In dieser Hinsicht ist die eher schwache Präsenz der Jesiden bei der Trauerkundgebung ein fatales Zeichen für die Öffentlichkeit. Es wäre im Eigeninteresse der Jesiden in Deutschland gewesen, mit möglichst großer Deutlichkeit und bei jeder sich bietender Gelegenheit in Erscheinung zu treten. Der Verweis darauf, dass man ja am Abend zuvor einen Vertreter zu einem Gedenkgottesdienst geschickt habe, kann da nicht überzeugen. Der Zentralrat der Jesiden wäre gut beraten gewesen, in großer Anzahl vor Ort zu sein.
Streit als Chance
Statt dessen erleben wir Reaktionen, die uns befremden. An verschiedenen Stellen im Internet werden Teilnehmer der Kundgebung beschimpft - "den Deutschen" ginge es nur um Hetze. Wären die Urheber dieses Vorwurfes bei der Kundgebung anwesend gewesen, dann wüssten sie, dass nicht wenige dieser Deutschen an jenem Tag um eine kurdische Jesidin geweint haben. Aber die Uneinsichtigen gehen sogar vereinzelt so weit, die kritische Berichterstattung der letzten Wochen zum Anlass zu nehmen, um sich als Jesiden in der Rolle der "Juden von heute" zu sehen - eine abartige Form von Holocaustneid, die auch schon zu früheren Gelegenheiten von muslimischen Vertretern praktiziert wurde.

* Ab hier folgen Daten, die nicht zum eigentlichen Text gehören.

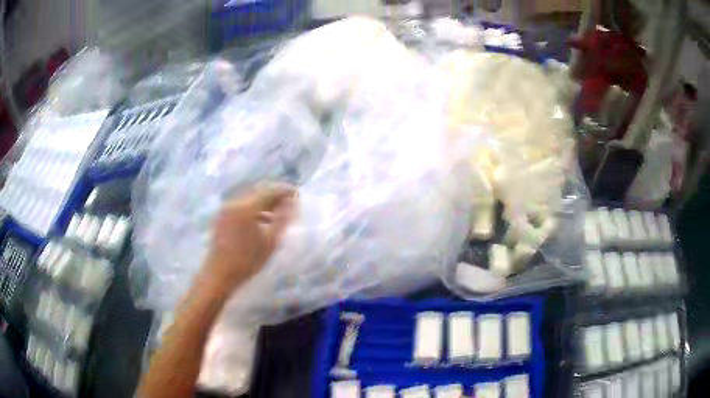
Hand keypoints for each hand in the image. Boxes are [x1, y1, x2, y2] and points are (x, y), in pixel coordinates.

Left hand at [203, 183, 296, 291]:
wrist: (220, 274)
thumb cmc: (247, 260)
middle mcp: (235, 202)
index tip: (297, 193)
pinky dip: (254, 208)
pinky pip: (241, 205)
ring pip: (250, 198)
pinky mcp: (222, 216)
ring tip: (279, 211)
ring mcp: (226, 208)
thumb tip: (291, 203)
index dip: (285, 190)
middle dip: (275, 194)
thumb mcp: (270, 241)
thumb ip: (282, 219)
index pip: (270, 190)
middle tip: (289, 201)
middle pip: (259, 191)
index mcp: (247, 207)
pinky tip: (263, 220)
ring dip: (265, 201)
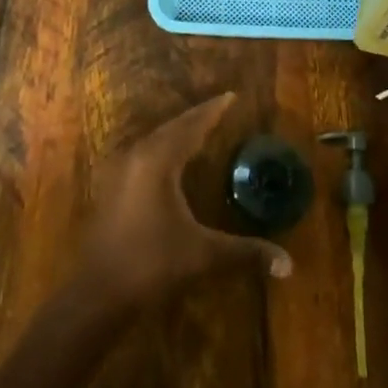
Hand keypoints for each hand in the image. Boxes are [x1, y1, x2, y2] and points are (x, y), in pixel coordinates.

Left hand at [77, 94, 293, 310]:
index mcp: (159, 161)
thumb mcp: (203, 255)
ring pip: (155, 140)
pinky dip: (163, 147)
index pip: (191, 126)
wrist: (98, 292)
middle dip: (197, 117)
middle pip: (172, 128)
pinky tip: (171, 160)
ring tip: (199, 128)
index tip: (231, 96)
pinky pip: (144, 154)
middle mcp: (138, 157)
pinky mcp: (113, 188)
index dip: (212, 111)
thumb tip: (289, 265)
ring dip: (178, 132)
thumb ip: (246, 253)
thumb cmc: (151, 264)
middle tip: (219, 108)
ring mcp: (121, 171)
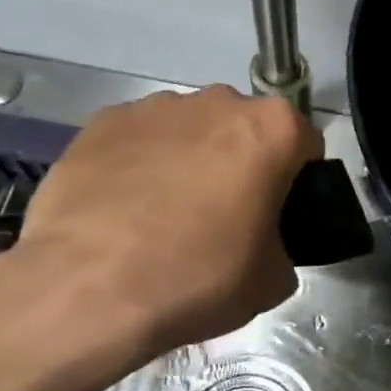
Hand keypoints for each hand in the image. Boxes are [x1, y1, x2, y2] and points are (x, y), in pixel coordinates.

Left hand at [0, 86, 321, 390]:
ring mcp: (157, 106)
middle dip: (242, 161)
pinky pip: (139, 138)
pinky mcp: (102, 121)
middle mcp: (220, 101)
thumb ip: (285, 245)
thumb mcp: (272, 280)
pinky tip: (123, 208)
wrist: (86, 290)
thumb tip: (266, 243)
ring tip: (163, 214)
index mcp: (274, 129)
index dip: (296, 181)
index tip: (276, 214)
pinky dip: (140, 162)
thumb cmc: (197, 277)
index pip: (304, 144)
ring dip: (190, 158)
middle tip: (223, 216)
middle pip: (245, 129)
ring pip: (191, 129)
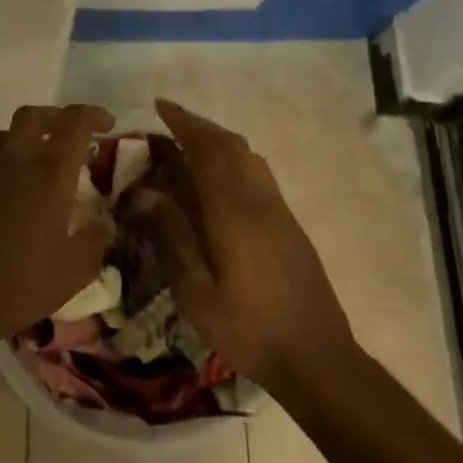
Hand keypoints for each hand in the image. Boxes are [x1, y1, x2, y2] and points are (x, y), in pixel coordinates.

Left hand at [0, 103, 116, 351]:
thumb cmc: (24, 282)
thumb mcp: (76, 268)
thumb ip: (96, 239)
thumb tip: (105, 223)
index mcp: (50, 172)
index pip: (74, 122)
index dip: (94, 115)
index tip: (109, 125)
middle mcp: (16, 162)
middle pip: (33, 116)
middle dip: (57, 117)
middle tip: (74, 134)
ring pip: (6, 134)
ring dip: (28, 135)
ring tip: (43, 158)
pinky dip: (9, 162)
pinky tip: (20, 192)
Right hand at [132, 99, 358, 396]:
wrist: (317, 356)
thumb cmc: (249, 330)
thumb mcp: (197, 293)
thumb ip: (173, 238)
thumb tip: (146, 194)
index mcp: (234, 214)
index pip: (208, 152)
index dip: (184, 124)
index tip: (160, 106)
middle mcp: (259, 201)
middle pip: (231, 146)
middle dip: (199, 126)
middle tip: (168, 120)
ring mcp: (279, 211)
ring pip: (249, 157)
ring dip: (219, 141)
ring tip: (189, 143)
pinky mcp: (289, 224)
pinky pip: (258, 174)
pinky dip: (234, 159)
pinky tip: (218, 179)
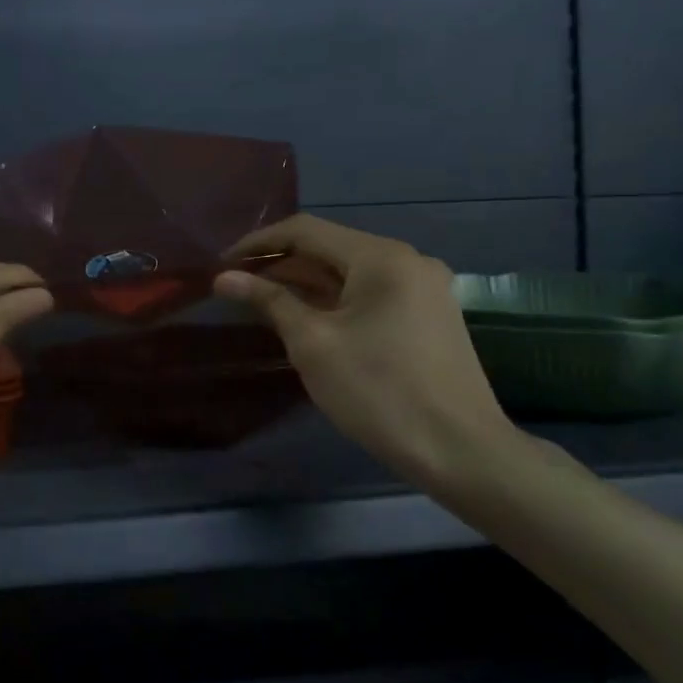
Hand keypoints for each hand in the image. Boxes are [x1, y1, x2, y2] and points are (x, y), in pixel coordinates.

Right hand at [214, 214, 519, 488]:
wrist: (460, 451)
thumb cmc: (378, 391)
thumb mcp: (313, 343)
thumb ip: (269, 301)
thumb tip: (224, 278)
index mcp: (381, 257)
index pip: (305, 230)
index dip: (258, 243)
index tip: (221, 264)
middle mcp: (407, 260)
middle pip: (329, 248)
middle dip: (280, 264)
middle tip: (236, 285)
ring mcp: (423, 288)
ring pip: (350, 273)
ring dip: (305, 283)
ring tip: (261, 301)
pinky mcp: (429, 316)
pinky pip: (370, 294)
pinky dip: (334, 300)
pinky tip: (306, 318)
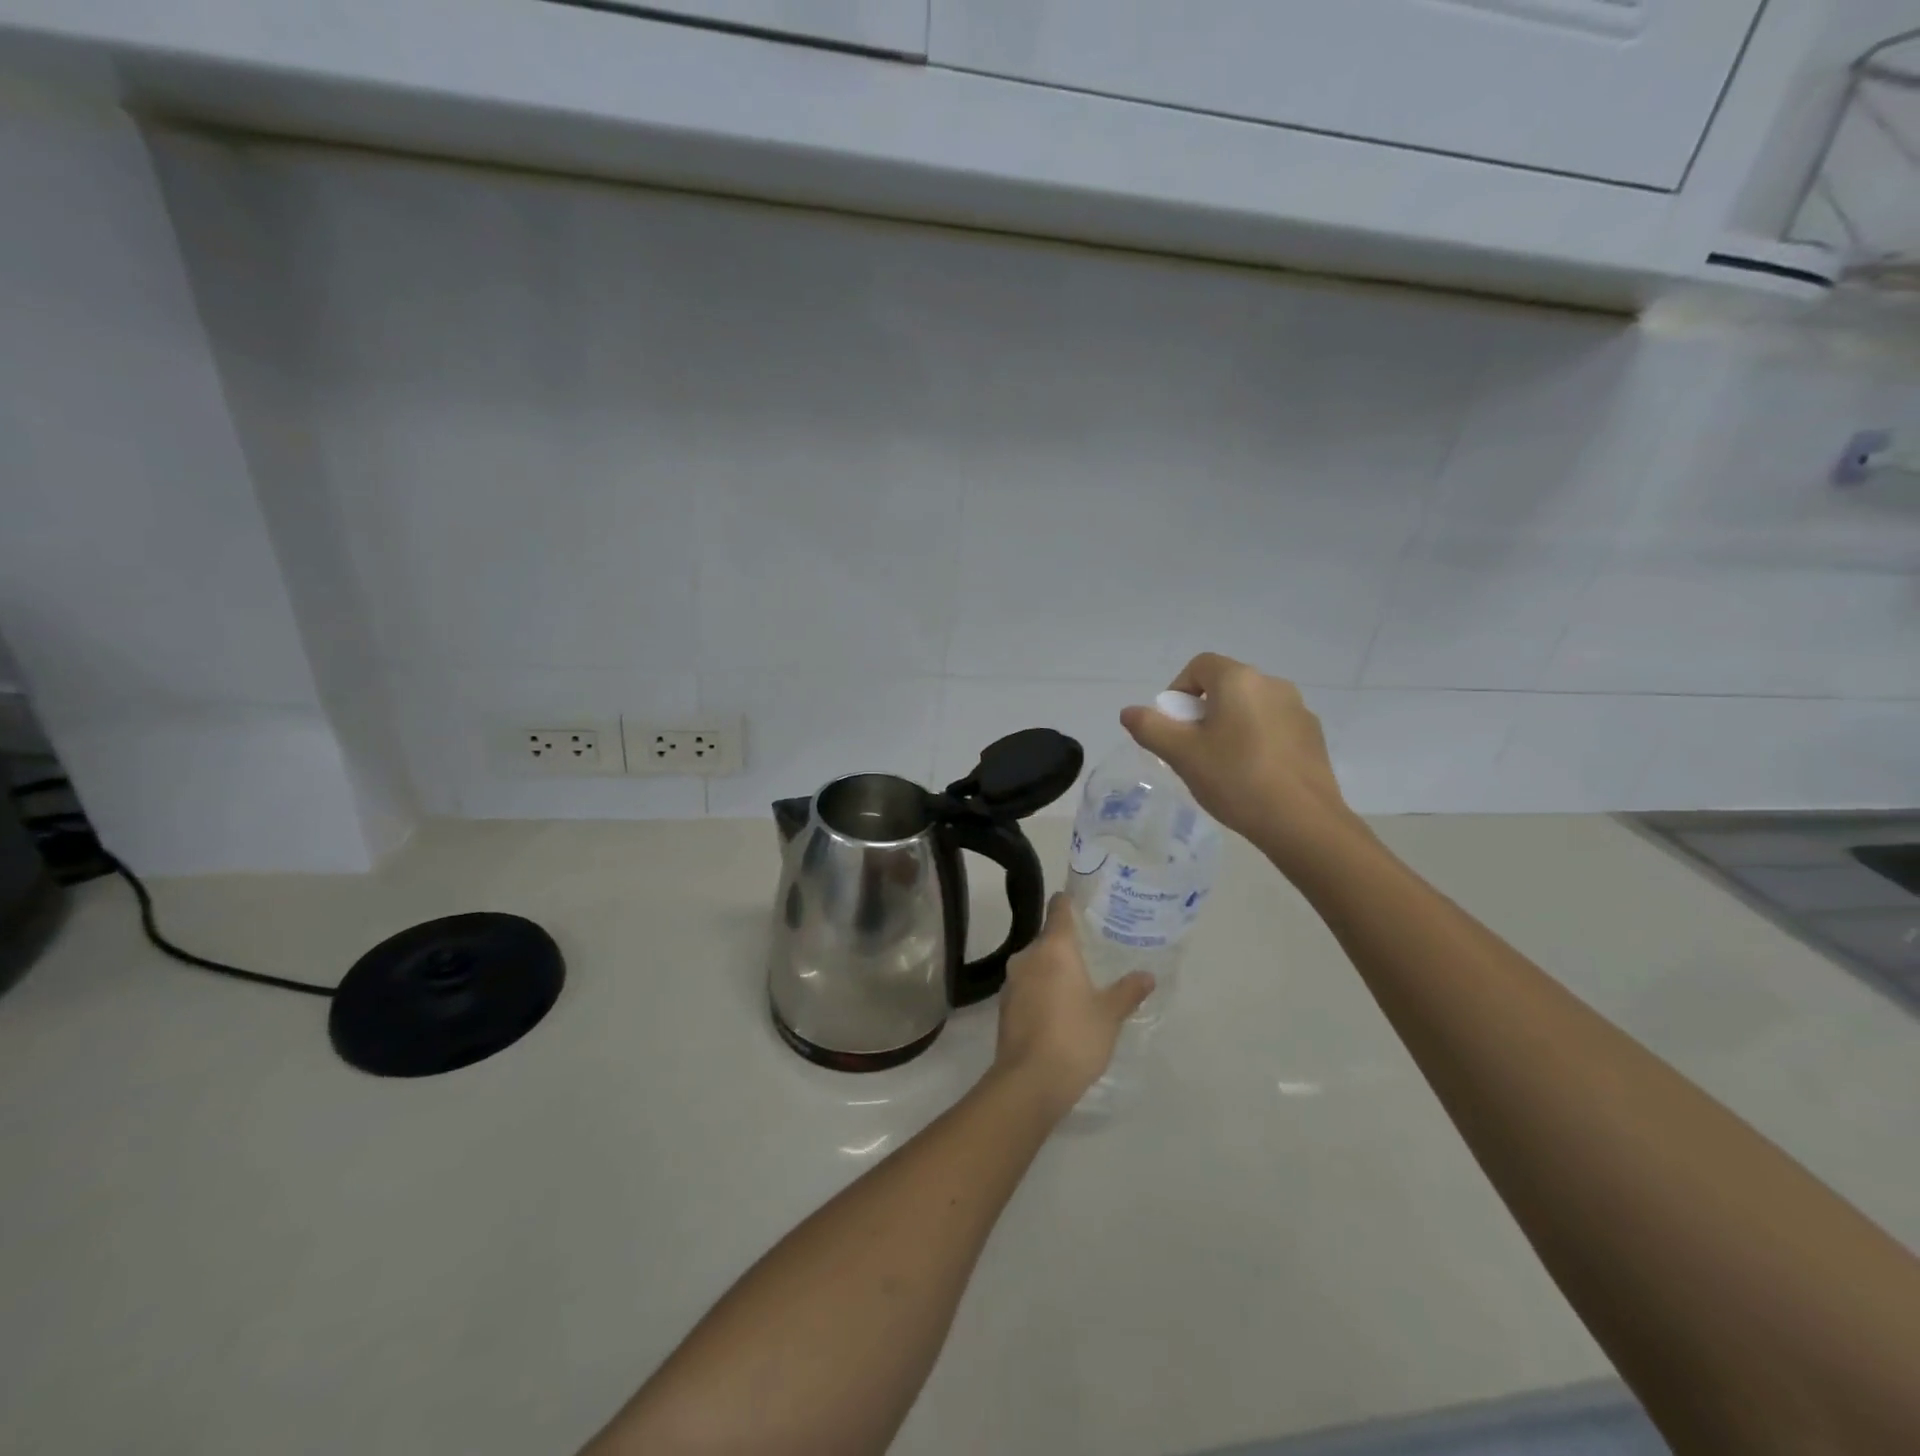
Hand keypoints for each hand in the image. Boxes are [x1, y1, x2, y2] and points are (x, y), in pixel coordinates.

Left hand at [993, 894, 1152, 1118]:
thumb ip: (1127, 991)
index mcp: (1053, 948)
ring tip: (1078, 982)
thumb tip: (1147, 975)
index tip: (1081, 901)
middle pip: (1047, 939)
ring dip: (1052, 970)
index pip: (1058, 910)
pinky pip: (1027, 987)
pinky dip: (1041, 990)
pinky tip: (1058, 1009)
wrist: (1029, 1081)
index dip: (1068, 902)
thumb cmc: (1074, 1037)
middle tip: (1092, 952)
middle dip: (1065, 944)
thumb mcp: (1109, 1015)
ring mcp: (1012, 982)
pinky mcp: (1005, 1006)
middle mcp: (1027, 957)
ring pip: (1035, 964)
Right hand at [1120, 652, 1356, 866]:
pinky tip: (1252, 776)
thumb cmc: (1235, 779)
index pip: (1199, 666)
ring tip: (1222, 766)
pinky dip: (1256, 741)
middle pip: (1225, 686)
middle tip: (1192, 750)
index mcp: (1239, 680)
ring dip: (1230, 726)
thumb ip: (1150, 727)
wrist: (1302, 821)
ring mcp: (1298, 710)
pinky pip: (1273, 727)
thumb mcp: (1181, 754)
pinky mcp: (1313, 736)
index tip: (1173, 726)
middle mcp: (1272, 684)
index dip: (1178, 690)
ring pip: (1250, 708)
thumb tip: (1129, 712)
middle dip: (1202, 711)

All diesen Reaktionen ist eines gemein: Sie leisten keinerlei Beitrag zur Lösung der Probleme, die innerhalb des jesidischen Milieus nun einmal existieren - sicherlich nicht bei jeder Familie, aber leider wohl bei zu vielen. In diesem Sinne sind auch manche Reaktionen wohlmeinender Nicht-Jesiden eher hinderlich: Verwiesen sei hier auf die Debatte auf der Facebook-Seite "Arzu Lena Özmen". Zwischen die trauernden Stimmen, die auf eine Änderung der Verhältnisse drängen, mischen sich dort immer wieder überharmonisierende Töne, die die Debatte am liebsten unterbinden wollen.
Die Debatte um die Ursachen würden nur Unfrieden schaffen, heißt es da sinngemäß. Ja, das tut sie in der Tat, aber dies stellt eine Stärke und keine Schwäche der Debatte dar. Unfrieden ist dringend nötig, wenn die Verhältniss nun einmal so sind, dass ihretwegen ein Mensch ermordet wurde. Ein Unfrieden, der darin besteht, unbequem zu sein, den Dingen auf den Grund zu gehen und kritische Fragen zu stellen, ist einem Frieden, der sich als Frieden des Todes herausstellen könnte, vorzuziehen. Unfrieden bedeutet Streit, und Streit ist eine Chance auf Veränderung. Nicht gemeint ist ein Streit zwischen Jesiden und Nicht-Jesiden - vielmehr verhält es sich so, dass die modern und liberal Denkenden unter den Jesiden zu den wichtigsten Akteuren dieses Streites werden müssen. Ob sich irgendwer dadurch angegriffen oder beleidigt fühlt, ist vor diesem Hintergrund tatsächlich von sekundärer Wichtigkeit. Die Vermeidung weiterer Todesfälle hat Priorität vor der Vermeidung verletzter Gefühle.
Wer das verstanden hat, ist angekommen. Nicht nur in dieser Gesellschaft, sondern in der Moderne überhaupt.